Articolo Elemento Tango Cosa Cambia Nel Tango

Il telefono squilla spesso in queste ultime settimane, la voglia di scambiare due parole di conforto e di confronto è implacabile.

Mai come ora sentiamo il bisogno di unire i pensieri, le emozioni, le parole e di confrontarci su cosa sarà domani. La notte di quale nuovo giorno stiamo vivendo? Cosa sarà di noi, esseri umani, dopo questo periodo così triste e nel contempo così trasformativo?

Molte persone fermano la propria attenzione anche sul mondo del tango, che essendo un’attività ricreativa, prima di ripartire potrebbe subire tempi di ripresa più lunghi rispetto a settori di maggiore urgenza.


Alcuni suggeriscono di trasformare il tango, di proporlo con attività alternative, basate solo sull’osservazione e non sul movimento, oppure proporre eventi che prevedono solo temi di tecnica, con spazi sufficientemente distanziati per non entrare in contatto reciproco. O addirittura c’è chi propone di trasformare il tango solo in un ascolto profondo e consapevole della sua musica, per cogliere l’emozione nelle sue note, sostituendo così l’emozione dell’abbraccio.

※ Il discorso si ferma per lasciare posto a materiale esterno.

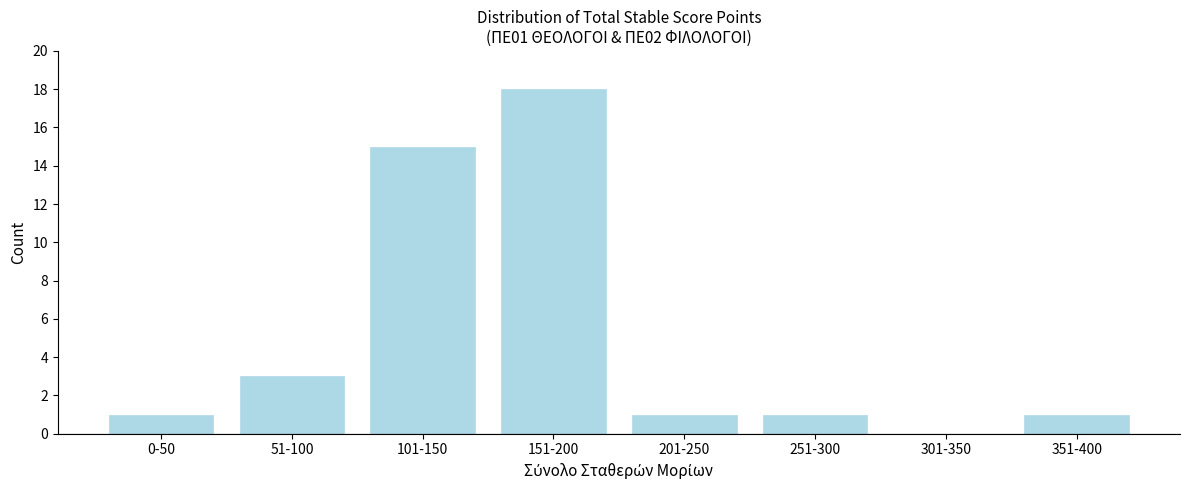

Reading left to right, list all the values displayed in this chart.

0-50=1	51-100=3	101-150=15	151-200=18	201-250=1	251-300=1	301-350=0	351-400=1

Credo che il tango sia una di quelle condizioni artistiche per le quali non è pensabile il cambiamento della sua sostanza. Il tango non può trasformarsi in qualcosa che non è, non può e non deve perdere la sua Anima e la sua identità, che si fonde nell’abbraccio e nel contatto, che crea armonia e bellezza in due corpi che, all’unisono, vivono la stessa musica. Il tango è altrove, è oltre ogni limite e, in quanto tale, saprà attendere senza perdere sé stesso e senza perdere il suo fascino.


Cosa cambierà? Nel mondo forse tutto, o forse niente.


Ma il tango continuerà ad essere un’incantevole certezza!